Recensioni

6.9

A sei anni da Pilgrim’s Progressi Kula Shaker tornano con un nuovo album. L’idea è quella di festeggiare indirettamente il ventennale del primo disco della formazione, K, pubblicato nel 1996 e capace di vendere milioni di copie in epoca di britpop – un miraggio per il mercato discografico attuale. Da qui il titolo K 2.0, che può essere letto come un aggiornamento – in termini informatici – del materiale originale o come un semplice 20 (appunto, il ventennale).

Trattasi solo di marketing? In realtà, dietro a un’operazione che a prima vista sembrerebbe sfruttare i fasti del tempo che fu per tirar su un po’ di sterline, si nasconde uno dei migliori lavori dei Kula Shaker. O perlomeno uno dei più vitali, segno che la formazione di Crispian Mills non ha perso la voglia di suonare e di divertirsi.
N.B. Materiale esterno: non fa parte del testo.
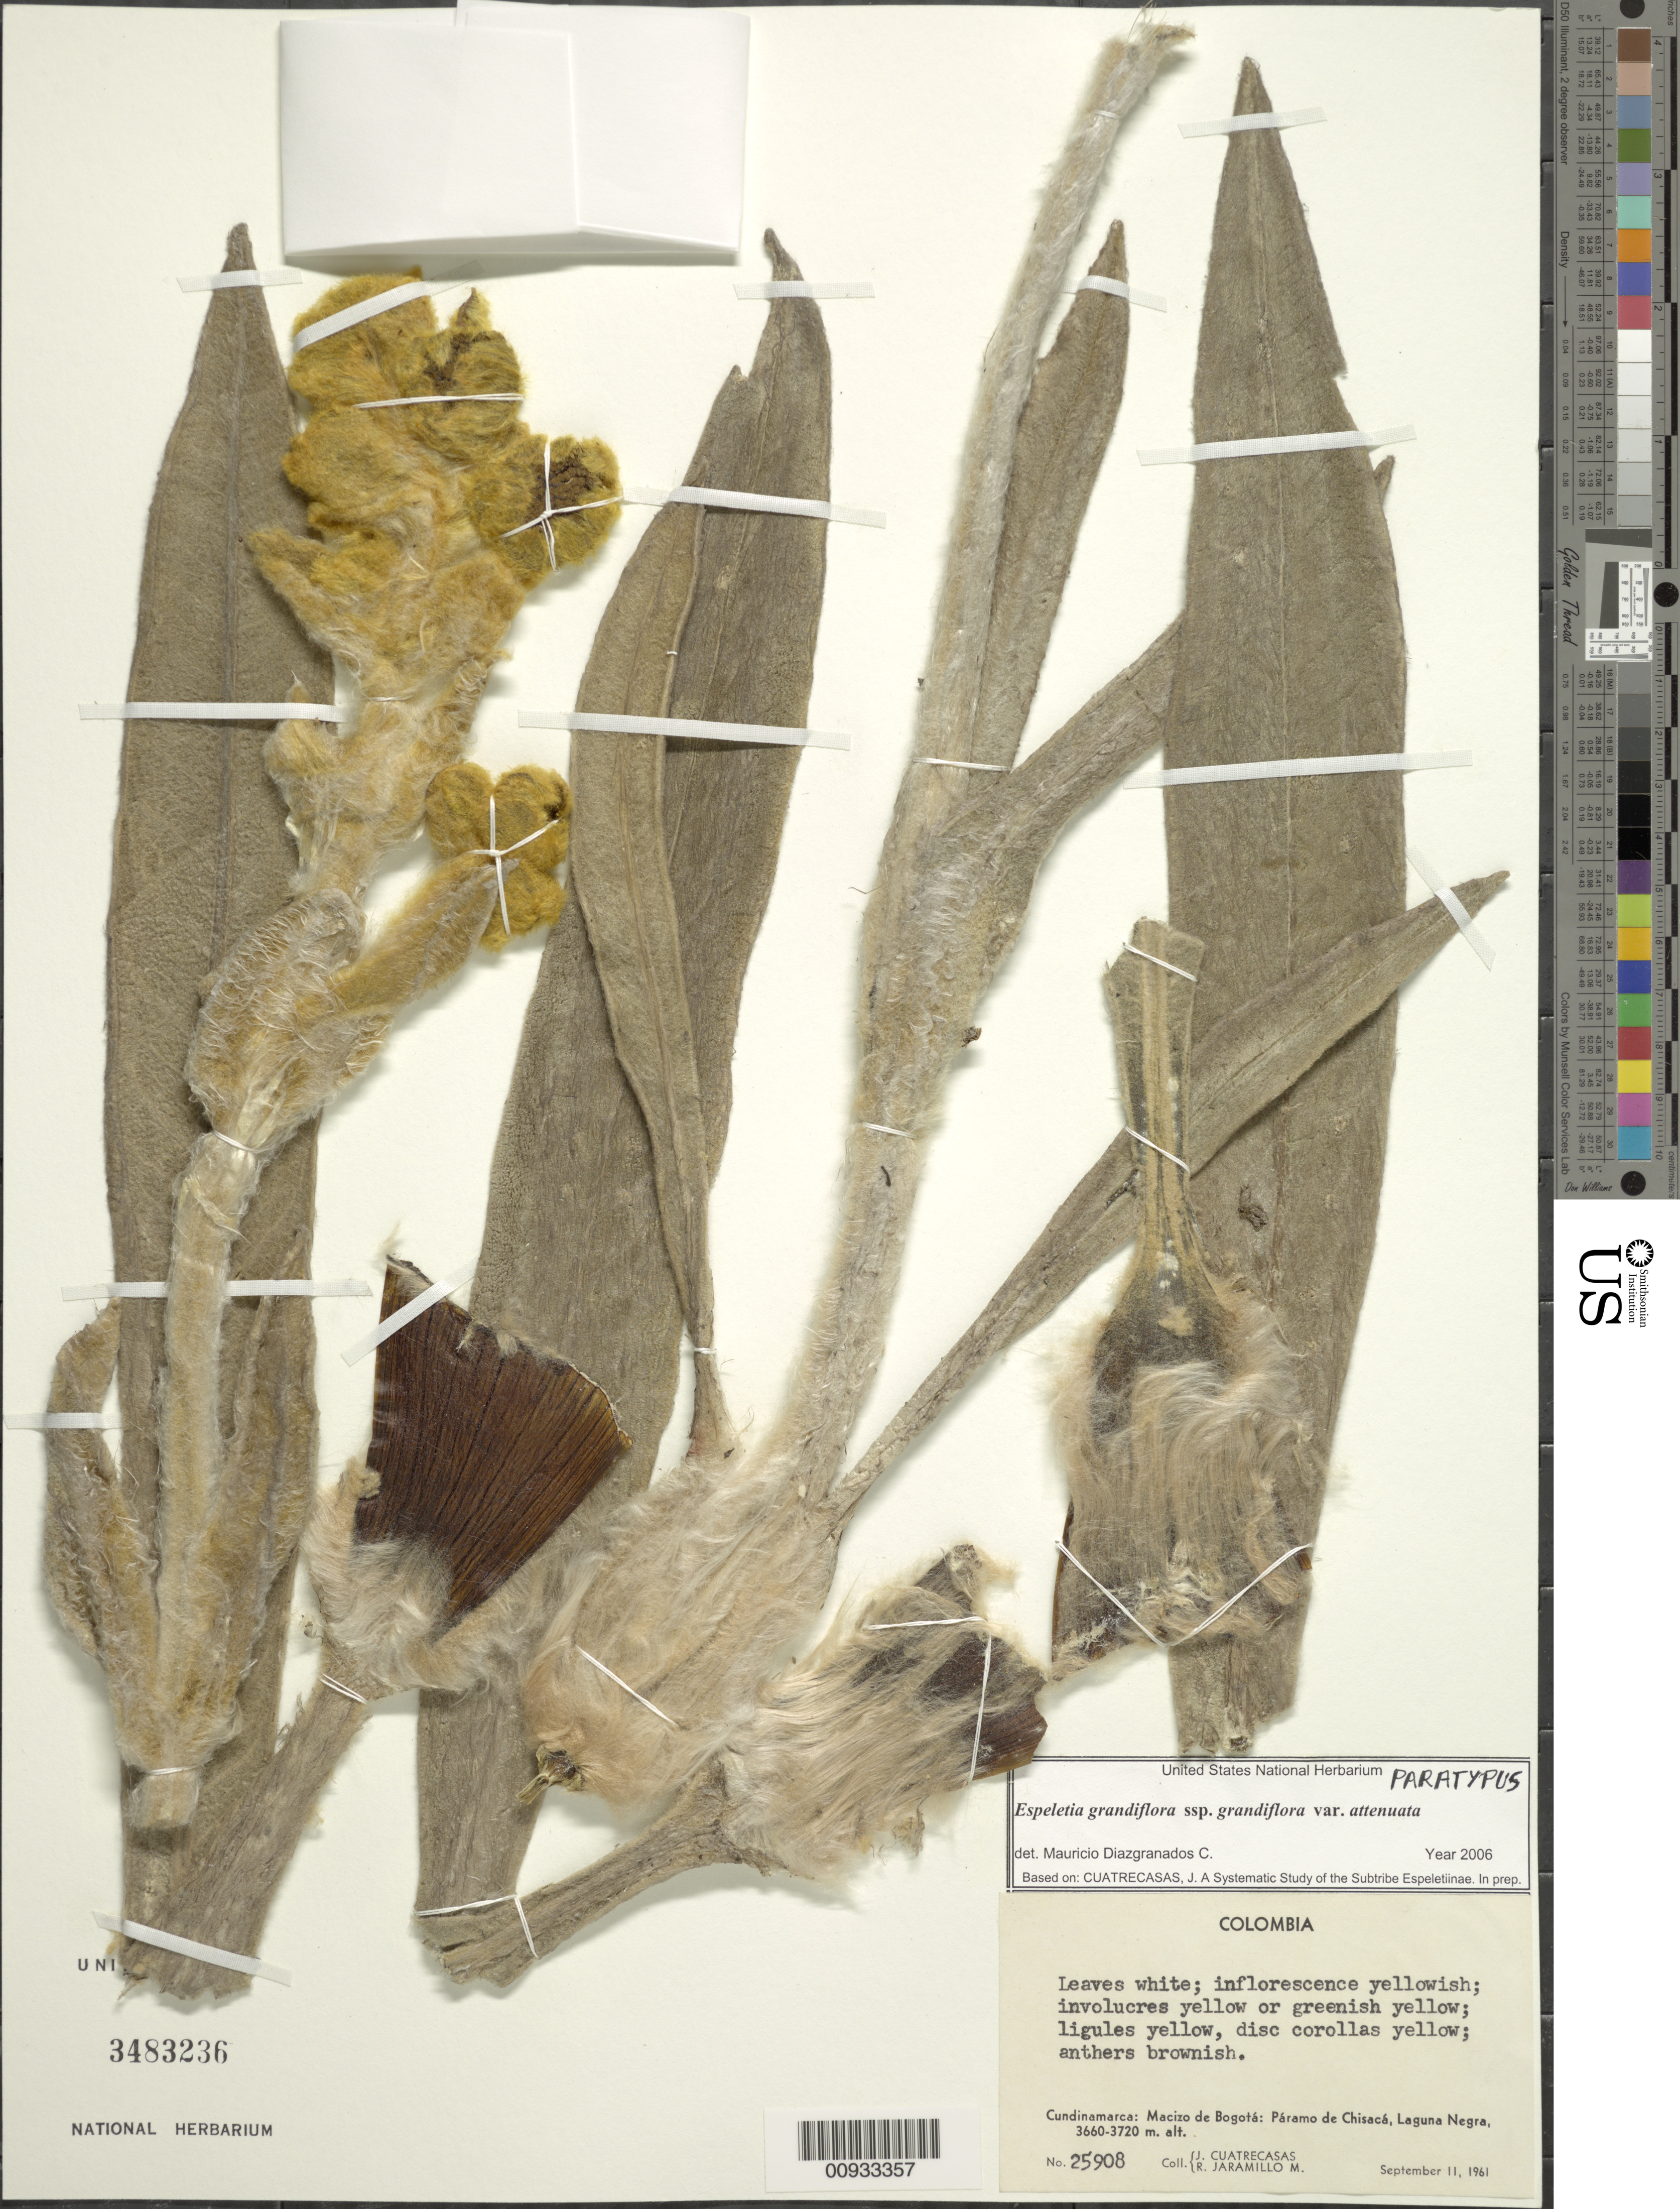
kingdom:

Un passato da star post-adolescenti bruciate troppo in fretta su cui hanno pesato aspettative irrealizzabili, ha forse frenato una band che invece era probabilmente progettata per una dimensione più ridotta (indie?), come evidenzia anche l’etichetta Strangefolk fondata dai Nostri a metà Duemila e responsabile della pubblicazione di questo album.

«C’è materiale un po’ prog. Alcuni brani sono molto anni Sessanta, altri si avventurano nei Settanta», ha dichiarato lo stesso Mills a figure8magazine a proposito del disco, chiudendo il cerchio su un album che non sposta di molto l’immaginario dei Kula Shaker, pur suonando decisamente a fuoco. K 2.0 non è una semplice replica dell’esordio della band: a parte l’iniziale Infinite Sun, non a caso scelto come primo singolo, nel disco non ci sono brani spacca classifica, ma tutto viaggia su un livello diverso. C’è una sorta di consapevolezza che ha a che fare più con la maturità che con il mestiere, con la capacità di sapersi gestire, ma anche con un grande entusiasmo sommato a un buon songrwriting.

Le atmosfere prevalentemente acustiche del discreto Pilgrim’s Progress vengono sostituite da suoni in gran parte elettrici – e il più possibile analogici – ricchi di sfumature: Love B (With U) bisbiglia un bel gospel-soul, 33 Crows non è molto distante dall’immaginario di Bob Dylan, Oh Mary sono i Byrds con un turbante di sitar ma anche i Kula Shaker del 2016 più in linea con quelli del 1996, High Noon traballa tra Morricone, Lee Hazlewood e l’India, Hari Bol (The Sweetest Sweet) è il brano più etnico e mantrico del pacchetto. E pazienza se in Holy Flame sembra di ascoltare a tratti la Coffee & TV dei Blur, se Death Of Democracy non è troppo lontana da certi Coral o se la ricercatezza del testo di Here Come My Demons – brano caratterizzato da uno sviluppo psych-prog da manuale – non è esattamente da Treccani: K 2.0 funziona perché è coerente senza apparire banale, dimostra una certa concretezza di fondo senza suonare paraculo. I Kula Shaker avrebbero potuto furbescamente sfruttare la ricorrenza facendo uscire un K 2, e invece quello zero posizionato dopo il punto fa tutta la differenza.